Vuilleumier Patrik, Sergent Claire, Schwartz Sophie, Valenza Nathalie, Girardi Michele, Husain Masud, Driver Jon
University Medical Center, Geneva, Switzerland.
J Cogn Neurosci. 2007 Aug;19(8):1388-406. doi: 10.1162/jocn.2007.19.8.1388.
Right hemisphere lesions often lead to severe disorders in spatial awareness and behavior, such as left hemispatial neglect. Neglect involves not only pathological biases in attention and exploration but also deficits in internal representations of space and spatial working memory. Here we designed a new paradigm to test whether one potential component may involve a failure to maintain an updated representation of visual locations across delays when a gaze-shift intervenes. Right hemisphere patients with varying severity of left spatial neglect had to encode a single target location and retain it across an interval of 2 or 3 sec, during which the target was transiently removed, before a subsequent probe appeared for a same/different location judgment. During the delay, gaze could have to shift to either side of the remembered location, or no gaze-shift was required. Patients showed a dramatic loss of memory for target location after shifting gaze to its right (toward their "intact" ipsilesional side), but not after leftward gaze-shifts. Such impairment arose even when the target initially appeared in the right visual field, before being updated leftward due to right gaze, and even when gaze returned to the screen center before the memory probe was presented. These findings indicate that location information may be permanently degraded when the target has to be remapped leftward in gaze-centric representations. Across patients, the location-memory deficit induced by rightward gaze-shifts correlated with left neglect severity on several clinical tests. This paradoxical memory deficit, with worse performance following gaze-shifts to the "intact" side of space, may reflect losses in gaze-centric representations of space that normally remap a remembered location dynamically relative to current gaze. Right gaze-shifts may remap remembered locations leftward, into damaged representations, whereas left gaze-shifts will require remapping rightward, into intact representations. Our findings accord with physiological data on normal remapping mechanisms in the primate brain but demonstrate for the first time their impact on perceptual spatial memory when damaged, while providing new insights into possible components that may contribute to the neglect syndrome.

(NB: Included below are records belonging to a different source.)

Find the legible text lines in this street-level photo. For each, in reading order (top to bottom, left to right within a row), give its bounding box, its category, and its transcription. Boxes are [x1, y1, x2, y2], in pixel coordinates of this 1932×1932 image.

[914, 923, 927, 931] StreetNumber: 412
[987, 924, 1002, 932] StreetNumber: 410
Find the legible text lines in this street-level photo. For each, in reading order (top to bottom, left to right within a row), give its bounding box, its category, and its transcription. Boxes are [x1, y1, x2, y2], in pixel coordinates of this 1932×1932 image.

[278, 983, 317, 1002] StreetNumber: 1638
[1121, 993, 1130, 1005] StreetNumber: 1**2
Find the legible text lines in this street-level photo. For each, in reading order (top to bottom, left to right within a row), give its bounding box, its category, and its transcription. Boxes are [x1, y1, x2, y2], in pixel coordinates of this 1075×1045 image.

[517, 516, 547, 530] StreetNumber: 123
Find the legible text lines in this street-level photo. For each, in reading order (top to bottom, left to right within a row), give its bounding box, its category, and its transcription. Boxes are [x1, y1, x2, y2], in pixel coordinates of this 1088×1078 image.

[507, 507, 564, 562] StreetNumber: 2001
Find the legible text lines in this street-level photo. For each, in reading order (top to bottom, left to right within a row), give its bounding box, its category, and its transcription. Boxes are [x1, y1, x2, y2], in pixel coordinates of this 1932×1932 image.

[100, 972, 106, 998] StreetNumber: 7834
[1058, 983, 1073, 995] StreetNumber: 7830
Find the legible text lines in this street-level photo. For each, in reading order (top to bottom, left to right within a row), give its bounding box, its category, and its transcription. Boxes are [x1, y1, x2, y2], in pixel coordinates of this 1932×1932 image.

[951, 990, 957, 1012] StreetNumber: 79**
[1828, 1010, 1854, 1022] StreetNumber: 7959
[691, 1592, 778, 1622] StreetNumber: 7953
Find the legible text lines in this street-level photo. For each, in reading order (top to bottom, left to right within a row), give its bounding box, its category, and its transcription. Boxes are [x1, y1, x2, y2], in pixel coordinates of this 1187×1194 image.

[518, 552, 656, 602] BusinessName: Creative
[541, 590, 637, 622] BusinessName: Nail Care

右半球损伤常常导致空间意识和行为方面的严重障碍,比如左侧半空间忽视。忽视不仅涉及注意力和探索方面的病理性偏差,还包括空间内部表征和空间工作记忆的缺陷。在此,我们设计了一种新的范式,以测试当发生眼跳干预时,一个潜在因素是否可能涉及在延迟期间无法维持视觉位置的更新表征。患有不同严重程度左侧空间忽视的右半球患者必须编码单个目标位置,并在2或3秒的间隔内记住它,在此期间目标会短暂消失,随后会出现一个探测刺激,用于判断目标位置是否相同/不同。在延迟期间,眼睛可能需要看向记忆位置的一侧,或者不需要眼跳。患者在将目光转向右侧(朝向其“完好”的同侧)后,对目标位置的记忆出现了显著丧失,但向左眼跳后则没有。即使目标最初出现在右视野,之后由于向右眼跳而更新到左侧,甚至在呈现记忆探测刺激之前目光又回到屏幕中心时,这种损伤仍然会出现。这些发现表明,当目标必须以注视为中心的表征向左重新映射时,位置信息可能会永久退化。在所有患者中,向右眼跳引起的位置记忆缺陷与多项临床测试中的左侧忽视严重程度相关。这种矛盾的记忆缺陷,即在向空间的“完好”一侧眼跳后表现更差,可能反映了以注视为中心的空间表征的丧失,这种表征通常会相对于当前注视动态地重新映射记忆位置。向右眼跳可能会将记忆位置向左重新映射到受损表征中,而向左眼跳则需要向右重新映射到完好表征中。我们的发现与灵长类动物大脑中正常重新映射机制的生理数据一致,但首次证明了它们在受损时对感知空间记忆的影响,同时为可能导致忽视综合征的潜在因素提供了新的见解。